Aeronautics firm Blue Origin, owned by billionaire Jeff Bezos, is seeking permission from the U.S. government to launch a network of more than 50,000 satellites designed to serve as an orbital data center that can support artificial intelligence workloads.
Blue Origin has filed an application that outlines plans for "Project Sunrise," described as a network of up to 51,600 satellites in sun-synchronous orbit. The company already has launch sites in Florida and West Texas.
"The insatiable demand for AI workloads has led to the rapid buildout of terrestrial data centers globally," Blue Origin's application said. "Space-based data centers will be a complement to terrestrial infrastructure by introducing a new compute tier that operates independently of Earth-based constraints."
The orbital satellites will operate without concerns about water and energy supply, Blue Origin's attorneys said in the application, with the "demand for space-based compute power ... growing." The Bezos-owned company, based in the Seattle area, did not immediately respond to a CoStar News' request seeking additional information on the satellites.

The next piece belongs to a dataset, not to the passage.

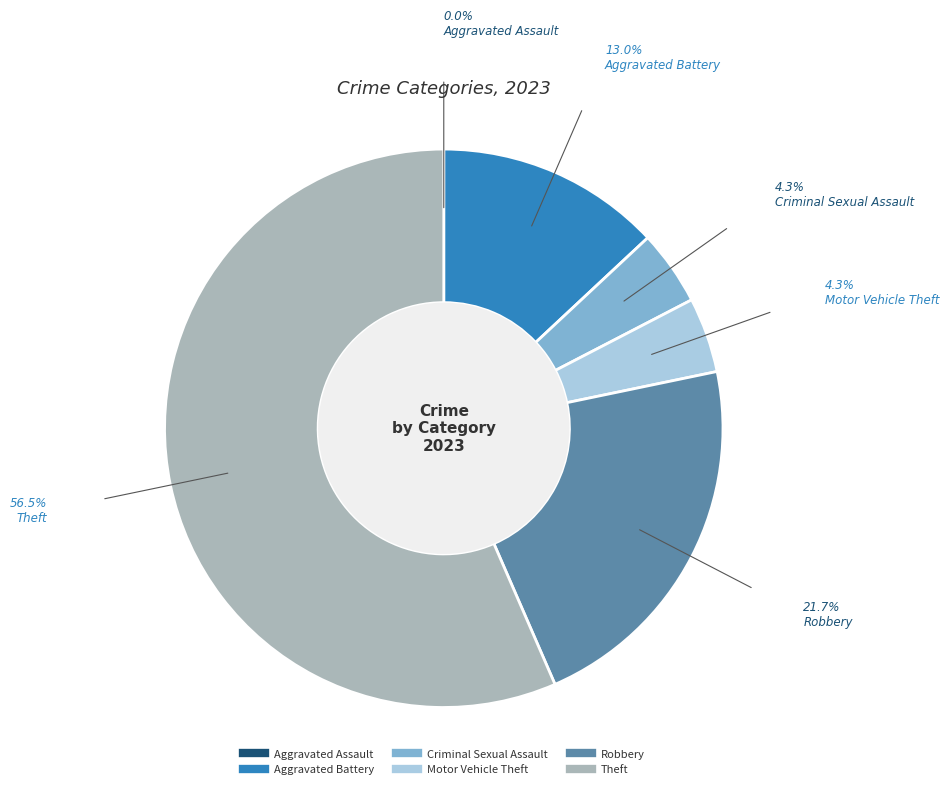

Does Criminal Sexual Assault account for over 50% of the chart?

No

Blue Origin isn't the only company that wants to build data centers in space as the massive adoption of AI weighs on Earth's resources. Billionaire Elon Musk is also pushing to add new data center capacities in space, with an application seeking to send 1 million satellites into Earth's low orbit.
On Earth, data center developers have pushed to new frontiers, with rural areas undergoing transformation as real estate and technology firms seek sparsely populated regions that have excess energy and water to power the AI boom. Taking data centers into orbit, proponents say, could offer a more cost- and energy-efficient way to operate a data center.
Real estate professionals say there's a lot to think about in terms of getting a data center capable of AI workloads into space; projects with such heavy infrastructure needs likely would require a significant amount of capital.
Capital-intensive investments into AI-capable data centers are rising. Colliers noted that global data center investment in 2025 was $580 billion — up 27% from the prior year, the firm said in its recently released 2026 data center report.
"At the macro level, investment tied to AI and data center infrastructure represented roughly 4% of U.S. gross domestic product in early 2025, yet drove the majority of GDP growth," Colliers said in the report, with private credit now providing about 60% to 70% of predevelopment capital.
Private credit is expected to supply more than half of the $1.5 trillion in global data center funding required through 2028, Colliers said, citing Morgan Stanley data.
"While this accelerates project timelines and enables rapid scaling, it also introduces a new layer of risk," Colliers said in the report. "Capital is being deployed through opaque, illiquid structures with limited regulatory oversight, concentrating early-stage development exposure within private funds rather than distributing it across regulated banking channels."